Ipartiti politici sono come le repubbliche, con confini, libere elezioni e leader. Come le repubbliche, hanno parti. Ciò è normale, anzi salutare, perché senza ‘sfogo’ il dissenso, inevitabile dove c’è libertà, tracima in guerra intestina e secessione. Forse, solo i partiti al potere sanno domare il dissenso: grazie alle risorse pubbliche, un forte collante.
I partiti dell’opposizione sono più tumultuari. Neppure il glorioso Partito comunista riuscì a tacitare le “correnti”, nonostante il centralismo democratico le domasse dosandole negli organi dirigenti, nel parlamento e nei governi locali. Ma il contesto internazionale era il vero collante, e più si fece labile, più il centralismo democratico si riempì di crepe.
Circa il partito correntizio per eccellenza, la non meno gloriosa Democrazia cristiana, la guerra intestina e le correnti di notabili, spesso radicate nelle regioni, sono state la sua storia (ereditata dal Pd).
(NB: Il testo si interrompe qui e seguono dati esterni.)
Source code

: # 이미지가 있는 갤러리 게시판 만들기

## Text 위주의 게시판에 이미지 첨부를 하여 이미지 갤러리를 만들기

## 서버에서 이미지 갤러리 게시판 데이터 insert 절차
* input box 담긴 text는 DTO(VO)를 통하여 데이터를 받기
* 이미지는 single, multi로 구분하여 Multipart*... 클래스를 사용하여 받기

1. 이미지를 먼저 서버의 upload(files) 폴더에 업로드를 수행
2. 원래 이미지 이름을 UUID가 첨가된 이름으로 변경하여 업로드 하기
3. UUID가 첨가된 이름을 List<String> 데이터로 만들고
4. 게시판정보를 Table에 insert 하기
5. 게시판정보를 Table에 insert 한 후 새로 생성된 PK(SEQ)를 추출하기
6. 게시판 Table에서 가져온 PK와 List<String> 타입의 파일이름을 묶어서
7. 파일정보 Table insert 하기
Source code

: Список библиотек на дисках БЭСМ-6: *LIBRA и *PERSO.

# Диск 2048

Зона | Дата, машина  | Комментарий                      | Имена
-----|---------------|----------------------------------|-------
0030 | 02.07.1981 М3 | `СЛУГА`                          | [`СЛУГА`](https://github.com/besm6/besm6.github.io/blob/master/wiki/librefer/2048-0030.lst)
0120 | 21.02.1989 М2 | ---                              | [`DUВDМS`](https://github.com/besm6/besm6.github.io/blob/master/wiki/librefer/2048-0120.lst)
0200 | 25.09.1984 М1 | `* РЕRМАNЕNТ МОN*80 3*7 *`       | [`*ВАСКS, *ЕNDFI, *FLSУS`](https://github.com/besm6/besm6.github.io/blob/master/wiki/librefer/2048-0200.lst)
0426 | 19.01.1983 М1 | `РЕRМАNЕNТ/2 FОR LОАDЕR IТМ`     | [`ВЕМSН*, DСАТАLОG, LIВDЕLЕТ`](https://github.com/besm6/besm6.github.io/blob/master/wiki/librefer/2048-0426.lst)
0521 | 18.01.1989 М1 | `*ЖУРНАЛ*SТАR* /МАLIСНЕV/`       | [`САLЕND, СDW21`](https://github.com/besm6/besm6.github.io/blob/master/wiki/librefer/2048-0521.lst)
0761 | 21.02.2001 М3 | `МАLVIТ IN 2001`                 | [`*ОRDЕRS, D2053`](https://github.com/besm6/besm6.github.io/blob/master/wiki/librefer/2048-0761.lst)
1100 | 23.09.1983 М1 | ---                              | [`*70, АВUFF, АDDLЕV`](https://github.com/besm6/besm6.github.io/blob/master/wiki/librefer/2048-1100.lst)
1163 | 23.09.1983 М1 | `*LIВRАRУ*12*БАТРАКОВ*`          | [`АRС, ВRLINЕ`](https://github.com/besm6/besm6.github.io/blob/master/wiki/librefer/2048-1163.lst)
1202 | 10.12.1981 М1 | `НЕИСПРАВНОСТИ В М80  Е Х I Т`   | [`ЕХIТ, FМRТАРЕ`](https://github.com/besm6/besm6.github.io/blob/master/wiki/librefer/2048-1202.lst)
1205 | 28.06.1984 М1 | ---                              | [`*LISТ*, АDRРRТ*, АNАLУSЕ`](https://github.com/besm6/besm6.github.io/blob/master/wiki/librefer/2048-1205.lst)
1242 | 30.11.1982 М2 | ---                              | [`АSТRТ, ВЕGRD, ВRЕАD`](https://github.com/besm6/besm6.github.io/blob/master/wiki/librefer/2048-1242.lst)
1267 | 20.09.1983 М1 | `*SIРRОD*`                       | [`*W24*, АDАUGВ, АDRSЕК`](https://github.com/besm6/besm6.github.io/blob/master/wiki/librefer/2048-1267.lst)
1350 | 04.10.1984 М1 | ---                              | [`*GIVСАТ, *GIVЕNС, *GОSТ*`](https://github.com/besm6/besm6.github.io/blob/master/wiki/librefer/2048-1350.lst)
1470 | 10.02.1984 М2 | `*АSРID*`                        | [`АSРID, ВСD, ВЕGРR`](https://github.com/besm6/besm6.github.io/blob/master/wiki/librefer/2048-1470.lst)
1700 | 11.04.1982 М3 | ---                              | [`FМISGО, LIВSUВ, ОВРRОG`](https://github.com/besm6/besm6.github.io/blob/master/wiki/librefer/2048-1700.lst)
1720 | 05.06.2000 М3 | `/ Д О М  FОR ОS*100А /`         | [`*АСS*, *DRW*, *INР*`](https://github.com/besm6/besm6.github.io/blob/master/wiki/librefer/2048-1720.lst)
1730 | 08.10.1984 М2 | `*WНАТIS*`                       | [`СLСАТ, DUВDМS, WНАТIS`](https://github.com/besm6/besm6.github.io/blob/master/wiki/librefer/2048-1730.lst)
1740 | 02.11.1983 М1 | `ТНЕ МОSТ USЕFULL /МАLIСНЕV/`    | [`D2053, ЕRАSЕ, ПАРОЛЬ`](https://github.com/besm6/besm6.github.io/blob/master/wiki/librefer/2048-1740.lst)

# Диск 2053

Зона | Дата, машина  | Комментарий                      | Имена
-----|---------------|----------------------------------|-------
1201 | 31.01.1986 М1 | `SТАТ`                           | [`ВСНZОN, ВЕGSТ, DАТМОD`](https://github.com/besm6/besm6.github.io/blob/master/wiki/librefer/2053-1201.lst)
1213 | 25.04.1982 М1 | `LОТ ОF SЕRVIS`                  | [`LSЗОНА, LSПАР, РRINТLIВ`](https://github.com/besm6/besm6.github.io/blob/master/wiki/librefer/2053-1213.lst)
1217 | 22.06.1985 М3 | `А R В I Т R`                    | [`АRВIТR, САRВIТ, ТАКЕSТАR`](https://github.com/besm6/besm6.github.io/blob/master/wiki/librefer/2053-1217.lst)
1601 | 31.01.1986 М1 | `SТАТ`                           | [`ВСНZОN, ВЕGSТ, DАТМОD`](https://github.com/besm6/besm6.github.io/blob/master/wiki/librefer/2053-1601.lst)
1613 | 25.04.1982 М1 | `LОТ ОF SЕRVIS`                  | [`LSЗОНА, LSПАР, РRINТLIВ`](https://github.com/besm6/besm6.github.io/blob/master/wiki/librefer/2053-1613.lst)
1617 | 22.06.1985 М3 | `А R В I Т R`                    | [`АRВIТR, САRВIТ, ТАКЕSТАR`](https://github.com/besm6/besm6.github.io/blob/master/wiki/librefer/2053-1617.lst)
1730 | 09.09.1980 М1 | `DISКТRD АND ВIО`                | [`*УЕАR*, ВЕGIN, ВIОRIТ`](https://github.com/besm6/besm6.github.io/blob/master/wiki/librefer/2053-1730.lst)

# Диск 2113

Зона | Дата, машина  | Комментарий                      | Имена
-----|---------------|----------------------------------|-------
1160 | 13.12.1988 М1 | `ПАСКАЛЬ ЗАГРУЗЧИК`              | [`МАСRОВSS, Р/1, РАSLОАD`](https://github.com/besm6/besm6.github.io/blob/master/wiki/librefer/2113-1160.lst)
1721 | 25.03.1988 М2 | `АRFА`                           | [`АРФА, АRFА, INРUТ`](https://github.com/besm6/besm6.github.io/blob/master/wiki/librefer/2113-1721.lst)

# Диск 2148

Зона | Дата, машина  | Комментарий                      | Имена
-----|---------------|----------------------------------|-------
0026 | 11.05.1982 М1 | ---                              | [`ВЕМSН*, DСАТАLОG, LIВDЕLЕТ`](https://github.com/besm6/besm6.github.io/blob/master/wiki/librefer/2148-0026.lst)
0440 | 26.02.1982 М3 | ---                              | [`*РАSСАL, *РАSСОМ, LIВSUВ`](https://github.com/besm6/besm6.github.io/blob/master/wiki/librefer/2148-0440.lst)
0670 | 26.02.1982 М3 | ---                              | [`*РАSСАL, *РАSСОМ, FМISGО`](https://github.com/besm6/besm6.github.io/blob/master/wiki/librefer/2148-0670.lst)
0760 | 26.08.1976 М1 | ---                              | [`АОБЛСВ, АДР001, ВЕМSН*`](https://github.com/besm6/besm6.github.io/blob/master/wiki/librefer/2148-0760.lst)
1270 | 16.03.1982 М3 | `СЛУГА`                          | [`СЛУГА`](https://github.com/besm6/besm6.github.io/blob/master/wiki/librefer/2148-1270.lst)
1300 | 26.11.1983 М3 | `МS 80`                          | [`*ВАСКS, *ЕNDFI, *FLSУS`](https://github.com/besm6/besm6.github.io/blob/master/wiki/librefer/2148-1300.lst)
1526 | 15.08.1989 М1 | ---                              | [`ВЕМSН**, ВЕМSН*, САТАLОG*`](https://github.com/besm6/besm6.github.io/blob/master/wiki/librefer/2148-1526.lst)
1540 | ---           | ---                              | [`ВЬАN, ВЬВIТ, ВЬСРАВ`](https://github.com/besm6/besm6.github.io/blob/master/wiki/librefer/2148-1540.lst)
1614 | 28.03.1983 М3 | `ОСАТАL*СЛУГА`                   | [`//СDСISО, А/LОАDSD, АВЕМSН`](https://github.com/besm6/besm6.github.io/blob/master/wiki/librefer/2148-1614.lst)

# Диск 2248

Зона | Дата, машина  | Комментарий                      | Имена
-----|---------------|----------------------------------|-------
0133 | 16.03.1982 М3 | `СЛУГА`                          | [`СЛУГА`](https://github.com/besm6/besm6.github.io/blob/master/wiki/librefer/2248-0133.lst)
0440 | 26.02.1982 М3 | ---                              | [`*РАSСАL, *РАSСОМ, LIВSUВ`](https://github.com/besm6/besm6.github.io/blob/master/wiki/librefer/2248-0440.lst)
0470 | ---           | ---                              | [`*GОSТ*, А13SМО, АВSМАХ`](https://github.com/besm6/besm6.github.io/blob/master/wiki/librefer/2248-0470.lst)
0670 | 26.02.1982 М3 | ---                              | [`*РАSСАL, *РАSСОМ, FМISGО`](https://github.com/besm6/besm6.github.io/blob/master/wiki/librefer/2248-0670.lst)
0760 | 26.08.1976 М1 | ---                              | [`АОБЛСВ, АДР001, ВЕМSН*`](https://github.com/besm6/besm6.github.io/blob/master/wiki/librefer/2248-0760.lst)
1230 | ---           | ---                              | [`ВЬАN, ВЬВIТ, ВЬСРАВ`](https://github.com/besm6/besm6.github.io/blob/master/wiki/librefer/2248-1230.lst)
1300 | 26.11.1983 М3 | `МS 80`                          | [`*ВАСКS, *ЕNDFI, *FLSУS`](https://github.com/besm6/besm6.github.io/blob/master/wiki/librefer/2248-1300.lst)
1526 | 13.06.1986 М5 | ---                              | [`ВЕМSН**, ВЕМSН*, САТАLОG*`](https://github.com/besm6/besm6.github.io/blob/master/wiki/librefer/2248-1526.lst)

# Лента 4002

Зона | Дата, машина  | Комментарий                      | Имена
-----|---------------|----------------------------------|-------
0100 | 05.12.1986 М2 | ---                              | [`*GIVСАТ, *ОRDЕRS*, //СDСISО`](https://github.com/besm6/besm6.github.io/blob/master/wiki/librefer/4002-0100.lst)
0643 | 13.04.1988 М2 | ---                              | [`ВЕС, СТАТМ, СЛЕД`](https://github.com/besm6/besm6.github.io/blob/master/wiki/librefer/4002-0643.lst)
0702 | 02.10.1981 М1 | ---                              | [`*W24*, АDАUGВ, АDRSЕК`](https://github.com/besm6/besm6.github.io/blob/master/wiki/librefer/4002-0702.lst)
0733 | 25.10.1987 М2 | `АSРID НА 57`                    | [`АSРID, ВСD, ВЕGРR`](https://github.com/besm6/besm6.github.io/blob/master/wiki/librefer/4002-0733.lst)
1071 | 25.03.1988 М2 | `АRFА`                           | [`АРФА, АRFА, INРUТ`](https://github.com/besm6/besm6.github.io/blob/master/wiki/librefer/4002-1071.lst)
Una storia di unità, anche in questo caso grazie alla Santa Guerra Fredda, che congelò per cinque decenni il ricambio di governo, con gravissime conseguenze per il bene pubblico.
Populismo per populismo
Se le elezioni non possono fare compiutamente il loro lavoro – chi vince sa di poter perdere – l’esito della competizione diventa una lotta blindata per posti e borse, distribuiti a tutto vantaggio di chi governa. In un sistema garantito da fattori esterni, le correnti possono anche essere fazioni vere e proprie (associazioni non visibili che tengono sotto scacco la dirigenza per proteggere o accrescere privilegi) senza essere fatali all’unità. Ma non appena quei fattori si estinguono, le correnti e le fazioni alle quali la classe politica si era abituata svolgono una funzione opposta: non di stabilità ma di permanente scissionismo.
La storia del nostro paese dal 1992 in poi è stata una storia di populismo per mezzo di populismo, di personalismo permanente e di difficoltà estrema a radicare i partiti. Forse solo Forza Italia è riuscita ad essere un nuovo partito unito, ma perché posseduta dal suo fondatore. Il Partito democratico è invece l’emblema della scarsa o nulla etica del partito che ci ha lasciato in eredità mezzo secolo di guerra fredda. Dar vita e tenere in vita un partito sono cose diversissime, come ben sappiamo, che siamo tanto bravi nella prima impresa quanto scarsi nella seconda.
Il Pd è una cavia dell’impartitismo (mi scuso per questa parola che non c’è, ma che rende l’idea) e con la sua progressiva perdita di pezzi e di energia identitaria (partitica) si avvia ad essere vittima fatale della poca esperienza con il correntizio libero da ipoteche esterne. Il pluralismo nella libertà è un’arte di difficile apprendimento. E infatti, il Pd non produce correnti ma fazioni vere e proprie.
La nuova corrente Pd
L’ultima in ordine di tempo è quella che si è recentemente riunita a Milano, che si è descritta come «pensiero che si organizza», ovvero “facitore” (fazione) di un progetto politico che non è quello stesso del partito nel quale dichiara di voler tuttavia stare. A giudicare dalla violenza verbale di alcune leader di questa neonata fazione, insieme moderata ed immoderata, sembra che poco resti del Pd. E invece, di questi tempi, i cittadini democratici vorrebbero veder tutto fuor che questa debolezza del maggiore partito di opposizione.
Un elettore italiano, magari di quelli che da anni disertano le urne, forse vede in questo «pensiero che si organizza» la vigilia di una nuova seprazione a conferma dell’identità tumultuosa del Pd, nato per generare gruppi personalistici, la maggior parte di essi alla ricerca di un centro (molti eletti con i voti di quel Pd a dirigenza Schlein che oggi accusano di estremismo). E siccome sono ormai tanti i gruppuscoli che si dicono centristi, viene da pensare che alcuni di loro barino, perché non possono tutti occupare lo stesso spazio. Quando si sparge il mangime al centro dell’acquario, i pesci corrono e lo occupano: e il centro non c’è più.
Insomma, a parte i nomi dei personalisti che negano il personalismo (ma sempre meglio uno che una selva di personalisti, come impariamo dalla letteratura sui partiti), la consueta intolleranza dei fondatori (perenni tutori della loro creatura) verso la giovane segretaria (nel paese dei perenni saggi avere quarant’anni è un grosso peccato, che si lava stando aggrappati alla loro giacchetta), poco si capisce di questo «pensiero che si organizza».
Che lettura propone della società italiana? Quali classi sociali vuole rappresentare? Che idea ha dei diritti sociali e dei servizi pubblici? E della riforma della giustizia? E del premierato? Con quali risorse pensa di alimentare la “crescita”? Alle dichiarazioni non è seguito molto. L’organizzazione c’è. E il pensiero?